Et puis, dans les rues, cette odeur de crue.

Vendredi 9 février 2018

La curiosité me fait tourner à gauche, rue Charles Gide, jusqu’au numéro 45. La rue me semble dénudée. N’y avait-il pas plus d’arbres devant les pavillons ?
La dernière fois que j’étais passé voir l’immeuble, il y a des années, il y avait des rideaux avec des motifs de footballeurs à la fenêtre de « ma » chambre. Cela me semble aujourd’hui incongru, tel un rêve. J’ai surtout gardé le souvenir d’avoir raconté cela : l’image s’est évaporée.
L’impression, une fois devant la façade de la résidence de deux étages et huit appartements, sur laquelle le nom Les Tilleuls est toujours là, est triste : la porte de « notre » garage est remplacée par des panneaux de bois, la peinture toujours marron de la porte de l’immeuble est écaillée, il y a bien sûr des poubelles devant, un camion mal garé au bout devant la grille du jardin, bref tout est à l’avenant et les éclats de rire dans le jardin, tandis qu’on courait entre les fils à linge, sont bien loin.

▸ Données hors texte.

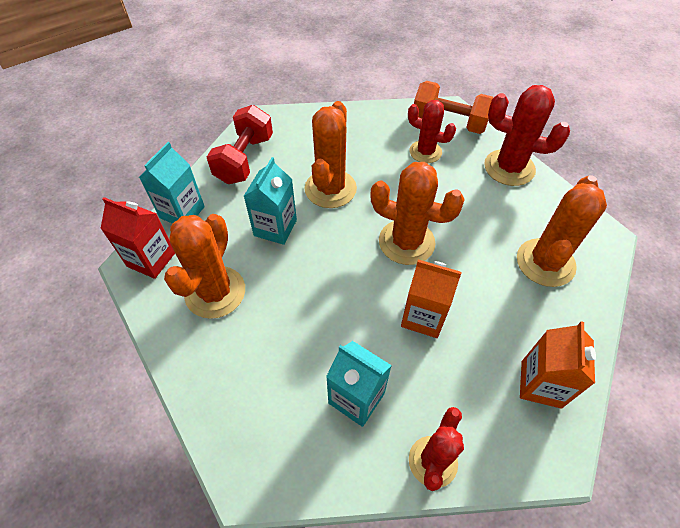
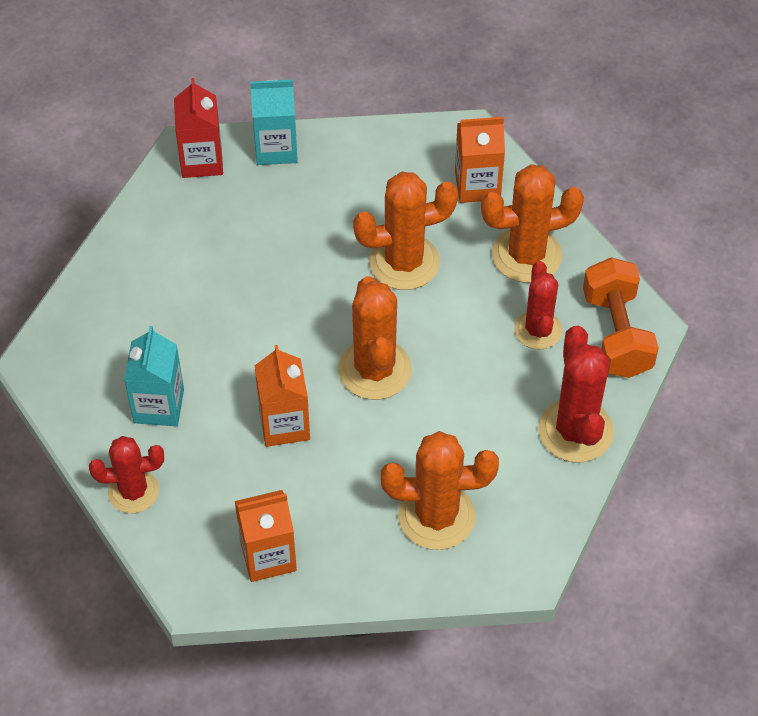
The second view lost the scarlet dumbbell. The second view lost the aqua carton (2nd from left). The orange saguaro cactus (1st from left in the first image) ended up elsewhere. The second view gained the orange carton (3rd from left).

Je souris malgré tout que le bâtiment d’en face soit devenu une salle de sport.
Mes souvenirs d’enfant, d’adolescent, puis d’étudiant venant le week-end ou les vacances, sont là. Là, derrière la porte écaillée que je pousse, juste pour voir. Sur « notre » boîte aux lettres il y a un autre nom.

Mardi 6 février 2018

Il y a alors ce moment exaltant et doux : rencontrer les futurs collègues, envisager les premières journées de travail, décrypter les besoins, se rassurer, sourire.

Lundi 5 février 2018

Ils sont les derniers à être glissés dans les bagages avant de partir. Une fois que je suis arrivé, ils sont les premiers à être posés, sur le marbre de la table de nuit en l’occurrence. Ils sont les 3 jizos, les 3 esprits japonais Wishing, Hoping et Smiling, qui m’accompagneraient partout si leur poids n’était pas un frein. A côté d’eux, je déposerai plus tard la kokeishi, tête droite.
C’est dans le coin du bureau que j’installe les autres objets : la pierre du Mont Fuji d’abord puis au hasard des déballages le monstre de plastique, le caillou « porte-savon », la boîte en laque offerte par les voisins, le calendrier offert par C, le « coin » en céramique, la petite boîte en marquèterie, le sceau, la pierre à encre, le cadre offert par Niu. Sur le rebord entre les deux fenêtres, je mets finalement la boîte à bento, la peinture d’Olivier et la coupe en laque. Celle-ci, sur la photographie que j’envoie, a pris la place du cadre.

Dimanche 4 février 2018

J’avais regardé il y a quelques jours les rares images prises là-bas, sur ce bord de mer. J’avais, semble-t-il, voyagé léger, sans appareil photo. J’avais ainsi oublié où c’était, comme si ma mémoire ne s’accrochait qu’à un type d’images prises : celles en 24×36. Un effort me l’avait finalement vaguement rappelé mais j’avais dû en fournir un supplémentaire pour faire revenir à la surface les précisions, les amis présents, le dîner, le petit-déjeuner, la promenade sur le bord de mer. J’avais tout enfoui. Sous le sable. Dans l’océan peut-être.
Ce dimanche, en réservant le billet de train pour ce même coin d’océan, j’avais déjà presque oublié ces souvenirs. Il me semblait alors plus évident que je voulais oublier le sentiment qui s’en dégageait. C’est au moment de réserver l’hôtel que l’hésitation a alors frappé. Comme un ressac.